Monday, January 19, 2015

I kind of want to post this everywhere



I know that Urgent Care is easy. And the hours are better. And you’re busy. But there are just some things that shouldn’t be seen at Urgent Care. To avoid the frustration of multiple trips, waiting too long, leaving with no answers, or being judged based on your chief complaint (it happens; I’m not proud of it, but at least I’m honest), try to follow these rules.

1)      We do not have unlimited access to specialists, nor will the specialists see you sooner if you are in the Urgent Care. We get countless walk-ins and even referrals from doctors wanting their patients to have an echocardiogram or EEG, see the pediatric dentist, or get in sooner with their rheumatologist. It’s not going to happen. If it’s truly emergent, you may be admitted at our main campus and see those specialists within 24 hours, who will then decide on any workup/treatment. Otherwise, we have to go through the same channels your pediatrician does to get to the specialists, and the vast majority of the time, we are only consulting by phone, often with a resident, fellow, or mid-level provider. The end result is usually adding you to their growing appointment list, often months out. If you want a specialist, have your doctor call them instead.

2)      Please don’t come in with 6 months of chronic symptoms without seeing your regular doctor first. If you’ve had something going on for more than a few weeks and haven’t been able to solve the problem with Dr. Google or with multiple trips to other ERs, chances are it won’t be a quick fix for us either. Our job is to rule out bad things and get you the right follow up, often with your regular doctor. Plus, if we start a lab workup or want to order tests, your doctor won’t always be able to follow up on the results (and chances are we won’t either, since many of the labs and imaging studies come back once our shift is over). Additionally, if you don’t get better in two days and decide to come back, you will be seen by someone different, who will have no idea how you looked the first time, may have a totally different approach, or may disagree with what has already been done. It’s a lot easier to solve long-term issues with a long-term plan—namely, your own doctor who can see you through the illness and follow up on what they recommend.

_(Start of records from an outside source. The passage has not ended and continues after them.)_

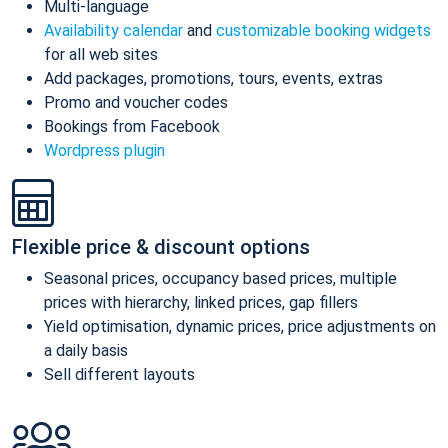
Multi-language
Availability calendar
and
customizable booking widgets
for all web sites
Add packages, promotions, tours, events, extras
Promo and voucher codes
Bookings from Facebook
Wordpress plugin
Flexible price & discount options
Seasonal prices, occupancy based prices, multiple
prices with hierarchy, linked prices, gap fillers
Yield optimisation, dynamic prices, price adjustments on
a daily basis
Sell different layouts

3)      We are an URGENT care. We are not an “I just had a quick question” or “I didn’t want to make an appointment with his doctor” care. The following are all real complaints that have come in to our Urgent Care or ERs—ear pain for 20 minutes (no meds given at home), band-aid stuck to leg, need a refill on Prevacid (which is now over the counter, by the way), the child felt warm, grandma said he needed to be seen, was exposed to someone with a sore throat but doesn’t have any symptoms. There are nurse lines for these sorts of things. We are always happy to offer reassurance, but please don’t expect me to rush in when I have other rooms filled with asthmatics, broken bones, migraines, seizures, pneumonia, partially amputated fingers, or other things more…urgent. It’s always the people who don’t really need to be there that balk at the wait times. Imagine waiting until your pediatrician’s office opened. In two whole hours.